Nunca foi de holofotes, mas despertava admiração por onde passava, seja pelo seu gênio forte ou pelo grande conhecimento sobre a pesca com moscas.

Já tive de contatá-lo de outros países para que recebesse elogios de antigos admiradores.

Iniciou muita gente na pesca com moscas, até fora do Brasil.

Apesar da nossa diferença de idade, raramente passava uma semana sem que me telefonasse, contando peripécias de antigas pescarias, ideias de iscas, comentários sobre velhos amigos que se lembrava, mas tinha perdido o contato. Sempre discutia novas possibilidades de uso dos materiais de atado, comentando sobre seu estado de saúde precário que o impossibilitava de pescar.

Queixava-se sempre pela falta de pescarmos juntos. Como eu sinto...

Tive momentos de comprar passagens, tendo de desmarcar, em seguida, pelo precário estado de saúde de Nelson.

Pela facilidade do convívio, pude homenageá-lo com belos e emocionantes registros no programa A Arte do Atado, da Fish TV e, também, na minha casa, em São Paulo. Os mais jovens que não o conheciam, também tiveram a oportunidade de homenageá-lo em várias ocasiões. Recebia tudo com muita emoção e alegria.

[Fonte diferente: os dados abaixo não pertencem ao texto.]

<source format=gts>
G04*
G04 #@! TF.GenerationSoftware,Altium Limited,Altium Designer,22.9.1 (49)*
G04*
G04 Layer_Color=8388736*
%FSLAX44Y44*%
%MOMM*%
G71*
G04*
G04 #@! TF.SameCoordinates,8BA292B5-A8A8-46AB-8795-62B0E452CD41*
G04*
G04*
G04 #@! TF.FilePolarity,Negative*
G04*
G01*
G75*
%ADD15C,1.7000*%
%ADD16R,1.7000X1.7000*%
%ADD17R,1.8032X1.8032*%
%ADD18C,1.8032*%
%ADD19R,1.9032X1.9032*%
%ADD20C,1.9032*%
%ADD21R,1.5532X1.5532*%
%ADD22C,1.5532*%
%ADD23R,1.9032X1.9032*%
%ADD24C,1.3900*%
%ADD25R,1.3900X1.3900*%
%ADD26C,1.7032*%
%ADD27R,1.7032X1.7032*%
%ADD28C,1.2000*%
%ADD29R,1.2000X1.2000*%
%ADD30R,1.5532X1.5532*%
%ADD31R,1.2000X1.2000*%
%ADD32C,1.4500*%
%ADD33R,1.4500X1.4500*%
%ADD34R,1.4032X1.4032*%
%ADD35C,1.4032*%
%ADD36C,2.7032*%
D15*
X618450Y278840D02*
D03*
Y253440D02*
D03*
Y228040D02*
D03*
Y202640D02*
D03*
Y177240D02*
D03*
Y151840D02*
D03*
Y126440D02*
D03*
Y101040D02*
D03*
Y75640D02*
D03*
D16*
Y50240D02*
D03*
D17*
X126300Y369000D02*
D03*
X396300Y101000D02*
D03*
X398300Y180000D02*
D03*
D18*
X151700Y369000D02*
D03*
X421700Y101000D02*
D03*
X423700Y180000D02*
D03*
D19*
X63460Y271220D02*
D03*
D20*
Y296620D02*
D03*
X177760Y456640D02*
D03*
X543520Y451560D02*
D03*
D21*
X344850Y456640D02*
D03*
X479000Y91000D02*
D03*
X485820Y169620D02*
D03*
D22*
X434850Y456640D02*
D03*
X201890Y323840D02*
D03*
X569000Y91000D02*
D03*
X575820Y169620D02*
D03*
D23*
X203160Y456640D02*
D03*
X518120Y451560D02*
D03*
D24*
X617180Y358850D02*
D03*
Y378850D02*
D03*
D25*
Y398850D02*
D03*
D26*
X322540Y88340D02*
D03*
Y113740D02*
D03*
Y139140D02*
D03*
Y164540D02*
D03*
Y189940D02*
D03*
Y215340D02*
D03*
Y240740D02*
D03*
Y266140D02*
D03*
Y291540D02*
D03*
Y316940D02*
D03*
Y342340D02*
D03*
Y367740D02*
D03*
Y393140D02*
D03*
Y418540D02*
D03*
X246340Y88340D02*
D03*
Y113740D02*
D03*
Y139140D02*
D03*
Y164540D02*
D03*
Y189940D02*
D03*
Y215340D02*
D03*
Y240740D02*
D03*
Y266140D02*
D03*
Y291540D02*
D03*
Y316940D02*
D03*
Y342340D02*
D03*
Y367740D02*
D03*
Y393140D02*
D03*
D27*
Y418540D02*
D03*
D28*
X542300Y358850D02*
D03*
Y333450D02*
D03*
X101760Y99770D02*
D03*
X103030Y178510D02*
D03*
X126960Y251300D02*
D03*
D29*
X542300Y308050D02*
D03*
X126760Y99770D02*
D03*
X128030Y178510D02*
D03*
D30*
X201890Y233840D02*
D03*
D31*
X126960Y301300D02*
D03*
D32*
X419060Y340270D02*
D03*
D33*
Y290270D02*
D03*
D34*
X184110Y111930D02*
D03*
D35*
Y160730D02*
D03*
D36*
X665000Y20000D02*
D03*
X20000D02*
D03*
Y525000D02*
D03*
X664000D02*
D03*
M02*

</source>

Seus ensinamentos jamais serão esquecidos por mim e pela sua legião de admiradores.

Porque pessoas como ele são estrelas que permanecem, enquanto os cometas desaparecem.  

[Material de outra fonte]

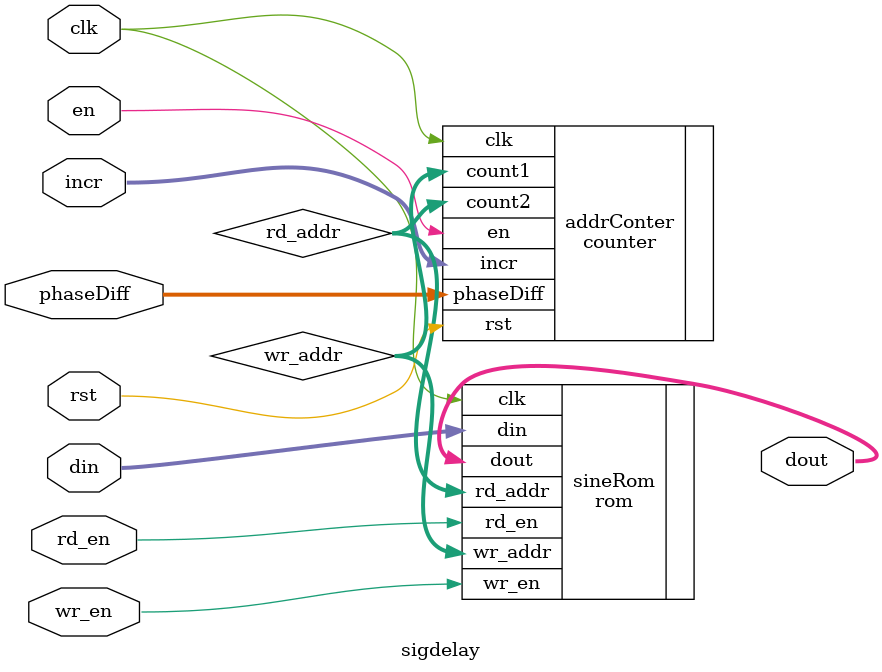
<source format=sv>
module sigdelay #(
    parameter A_WIDTH =8,
              D_WIDTH =8
)(
    input logic clk,
    input logic rst,
    input logic en,
    input logic wr_en,
    input logic rd_en,
    input logic [D_WIDTH-1:0] incr,
    input logic [D_WIDTH-1:0] phaseDiff,
    input logic [D_WIDTH-1:0] din,
    output logic [D_WIDTH-1:0] dout

);

    logic [A_WIDTH-1:0] rd_addr;
    logic [A_WIDTH-1:0] wr_addr; //interconnect wire

counter addrConter(
    .clk (clk),
    .rst (rst),
    .en (en),
    .incr (incr),
    .phaseDiff (phaseDiff),
    .count1 (wr_addr),
    .count2 (rd_addr)

);

rom sineRom(
    .clk (clk),
    .wr_en (wr_en),
    .rd_en (rd_en),
    .wr_addr (wr_addr),
    .rd_addr (rd_addr),
    .din (din),
    .dout (dout)
);

endmodule


</source>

Há muita gente cometa. Passam pela vida da gente apenas por instantes, e não prende ninguém e a ninguém se prende.

Gente sem amigos, que passa pela vida sem iluminar, sem aquecer, sem marcar presença.

Há muita gente cometa.

Há necessidade de criarmos um mundo de estrelas. Poder vê-las e senti-las todos os dias. Poder contar com elas e ver sua luz e sentir seu calor.

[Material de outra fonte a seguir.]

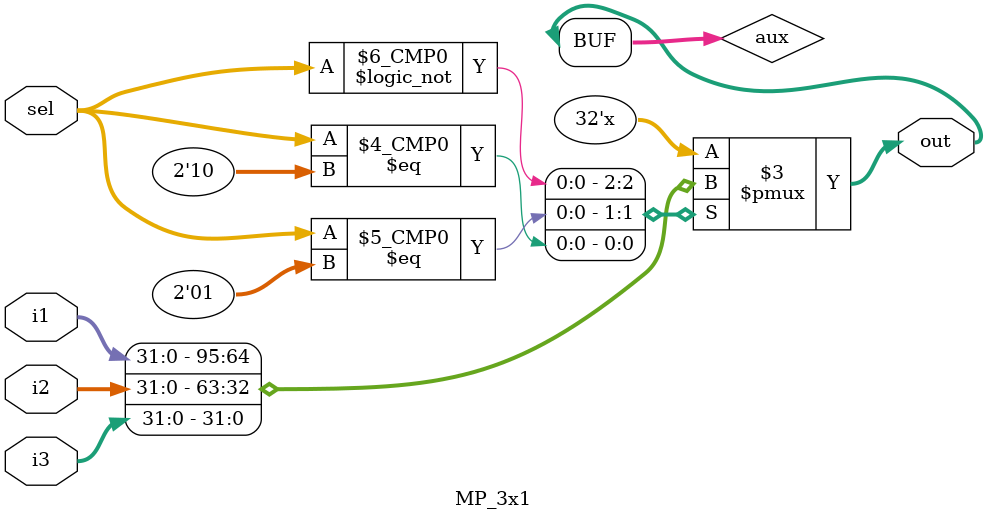
<source format=v>
/*
Multiplexor: Modulo que permite la entrada de multiples
señales y elegir una de ellas para establecer una salida única.
*/

module MP_3x1(
    input wire  [31:0]  i1,
    input wire  [31:0]  i2,
    input wire  [31:0]  i3,
    input wire  [1:0]  sel,
    output wire [31:0] out
);
reg [31:0] aux;

always@(*)
    begin
        case(sel)
            2'b00:
                aux = i1;
            2'b01:
                aux = i2;
            2'b10:
                aux = i3;                
        endcase
    end
assign out = aux;

endmodule
</source>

Assim são os amigos. Estrelas na vida da gente.

Pode-se contar com eles pois, são uma presença. São aragem nos momentos de tensão, luz nos momentos escuros.

Ser estrela é marcar presença. Ter vivido e construído uma história pessoal.  Ter sido luz para muitos amigos. Ser estrela neste mundo passageiro e cheio de pessoas cometas é um desafio, mas, acima de tudo, uma recompensa.

É nascer e ter vivido com intensidade e não apenas existido.

Amigo Nelson, de onde estiver, fique tranquilo que seus ensinamentos continuarão pelos seus discípulos.

Desejo que o paraíso receba de braços abertos o amigo Nelson Borges.

Aviso aos anjos: Cuidem-se, porque ele vai querer ensinar tudo sobre a pesca com moscas.